Gracefully destroys the execution context and frees all associated RAM/VRAM buffers. Must be called to prevent memory leaks in Single Page Applications.
4. Error Handling
The SDK throws specific error codes during initialization or execution failures. Always wrap inference calls in a try/catch block.
| Error Code | Reason | Resolution |
|---|---|---|
ERR_NPU_UNAVAILABLE | The requested computeTarget could not be accessed. | Fallback to 'auto' or 'cpu'. |
ERR_OOM_RESERVE | Host device has insufficient contiguous memory. | Decrease the memoryLimitMB during initialization or free up OS memory. |
ERR_CHECKSUM_MISMATCH | The .quantized file is corrupted or tampered with. | Re-download the artifact from the MCaaS portal. |
ERR_THERMAL_THROTTLE | Host device temperature exceeded safe limits. | Wait for device to cool; generation is halted automatically to prevent hardware damage. |
5. Cognitive Module (LoRA) Training
You can fine-tune specific behaviors using Cognitive Modules. Our compiler requires standard HuggingFace PEFT adapters, which are then compiled into .lora files that can be hot-swapped into the running base .quantized engine.

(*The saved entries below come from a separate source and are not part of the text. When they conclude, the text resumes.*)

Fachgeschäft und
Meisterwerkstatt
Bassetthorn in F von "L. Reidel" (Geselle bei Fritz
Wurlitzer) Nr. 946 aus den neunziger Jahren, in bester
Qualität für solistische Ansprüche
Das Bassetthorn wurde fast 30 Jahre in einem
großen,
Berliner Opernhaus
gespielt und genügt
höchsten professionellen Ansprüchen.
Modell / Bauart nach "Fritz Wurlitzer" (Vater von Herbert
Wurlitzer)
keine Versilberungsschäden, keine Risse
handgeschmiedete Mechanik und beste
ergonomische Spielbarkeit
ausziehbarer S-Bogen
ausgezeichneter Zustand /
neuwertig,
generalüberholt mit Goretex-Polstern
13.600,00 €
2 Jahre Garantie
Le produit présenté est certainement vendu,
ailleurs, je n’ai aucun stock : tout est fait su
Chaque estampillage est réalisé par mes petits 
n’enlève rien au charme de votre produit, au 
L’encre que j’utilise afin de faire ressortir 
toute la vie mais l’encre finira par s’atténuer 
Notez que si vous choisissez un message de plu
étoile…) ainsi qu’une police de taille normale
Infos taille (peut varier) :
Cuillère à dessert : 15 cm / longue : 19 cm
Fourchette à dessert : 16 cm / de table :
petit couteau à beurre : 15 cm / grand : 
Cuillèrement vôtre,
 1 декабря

import { QuantizedLabsCompiler } from '@quantized-labs/quantized_labs-compiler';
// Convert a standard HuggingFace PEFT adapter
const compiler = new QuantizedLabsCompiler();
await compiler.compileLora({
inputAdapterPath: './hf_lora_weights/',
baseModelFormat: 'llama3-8b',
outputArtifact: './medical_expert.lora'
});
// Hot-swap the module at runtime in the SDK
await engine.applyModule('./medical_expert.lora');
6. CI/CD Deployment Hooks
To automatically pull the latest compressed models during your GitHub Actions or GitLab pipelines for Over-The-Air (OTA) app updates, use the CLI.
# Add this to your CI/CD pipeline script
npm install -g @quantized-labs/quantized_labs-cli
# Authenticate using your Enterprise API key
quantized_labs auth --token $QUANTIZED_LABS_API_KEY
# Pull the latest compressed production payload directly into your build folder
quantized_labs pull project_49a8f2 --env production --out ./android/app/src/main/assets/models/
7. Advanced SDK Usage
Memory Pinning
To achieve zero-copy inference, you can pin memory buffers directly in the OS kernel. This bypasses the garbage collector and prevents the OS from paging the VRAM.
// Pin 2GB of contiguous memory
engine.pinMemory({
sizeMB: 2048,
lockToNPU: true,
preventPaging: true
});Core Isolation (Android Only)
On big.LITTLE architectures, you can bind the Quantized Labs exclusively to the high-performance cores, preventing thread migration latency.
val engine = QuantizedEngine(
computeTarget = ComputeTarget.SNAPDRAGON_NPU,
threadAffinity = intArrayOf(4, 5, 6, 7) // Bind to Gold cores
)8. Migrating from CoreML / ONNX
If you are currently using CoreML or ONNX Runtime for edge LLMs, you are likely experiencing high RAM overhead and thermal throttling. Quantized Labs is a drop-in replacement.
You do not need to export to ONNX or CoreML. Simply take your base PyTorch or Safetensors model from HuggingFace.
Use the Quantized Labs Compiler CLI to process the FP16 model. The compiler will run Asymmetric Entropy Routing to shrink the model by 85%.
Remove your MLModel or OrtSession instantiations. Initialize the QuantizedEngine as shown in Section 2.